Lollipop ladies and men gathered to celebrate 60 years of service in Luton on Thursday.
Luton Borough Council currently has patrols at 42 busy and difficult locations in the town who help children cross the road on their way to and from school.
Liberal Democrat councillors expressed fears that the council is going to stop paying crossing patrol wages in April, but the council denied this.
A council spokesman said: “The council has no plans to withdraw funding for the provision of the School Crossing Patrol Service from April 2014. Although the council included a medium term proposal in principle in its 2013/14 budget, more detailed consideration has led to this item being withdrawn for 2014/15.”
When a patrol leaves, the council assesses the site for traffic and pedestrian flow and if it does not meet the national criteria, the patrol is withdrawn.
Leader of the Lib Dems David Franks said he believes the Labour council is “committed to save £210,000 by ceasing all council-provided patrols”.
He said: “There is a really worrying perspective to this. Whilst they are looking for alternative options it is clear our Labour council has no intention of continuing to provide this vital service.

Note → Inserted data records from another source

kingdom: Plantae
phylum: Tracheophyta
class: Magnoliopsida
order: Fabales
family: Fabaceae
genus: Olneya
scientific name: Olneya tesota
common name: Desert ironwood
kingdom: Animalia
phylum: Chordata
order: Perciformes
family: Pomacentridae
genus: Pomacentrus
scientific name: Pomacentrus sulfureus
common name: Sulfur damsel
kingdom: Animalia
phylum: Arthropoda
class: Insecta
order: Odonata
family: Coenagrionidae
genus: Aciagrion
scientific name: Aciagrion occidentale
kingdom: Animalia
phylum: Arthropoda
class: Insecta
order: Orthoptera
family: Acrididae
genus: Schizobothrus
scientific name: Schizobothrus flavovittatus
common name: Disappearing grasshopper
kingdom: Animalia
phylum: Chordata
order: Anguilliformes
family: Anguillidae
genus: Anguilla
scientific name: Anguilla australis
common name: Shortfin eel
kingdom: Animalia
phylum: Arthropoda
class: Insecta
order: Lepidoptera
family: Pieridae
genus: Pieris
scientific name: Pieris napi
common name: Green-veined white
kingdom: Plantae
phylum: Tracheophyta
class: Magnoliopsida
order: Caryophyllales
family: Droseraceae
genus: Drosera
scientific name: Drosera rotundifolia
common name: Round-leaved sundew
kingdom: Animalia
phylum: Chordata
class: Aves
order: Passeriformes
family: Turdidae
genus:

They may be able to convince schools that they should pay for the service, but that does not get away from the fact that by withdrawing from the service themselves the council is putting children’s lives at risk.”
The first official school crossing patrol in Luton started in 1954. Luton’s longest serving patrol is Catherine Sullivan who started on November 5, 1979 and has worked at the same site in Trinity Road.
Councillor Dave Taylor said: “Luton’s serving school crossing patrols have between them clocked up 288 years of experience and we owe our staff past and present a great gratitude for the work carried out every school day and in all weathers. The council is committed to actively supporting pupils and parents in walking to school and it’s comforting to know our school crossing patrols are helping to keep them safe on their journeys.”
Heather Pavey, 54, who patrols Putteridge Road, near Putteridge Primary School, received an award for 25 years’ service. She said: “It’s a wonderful job. The children and the parents make it for me, And some of the children who I used to help years ago, I am now helping their children cross the road.”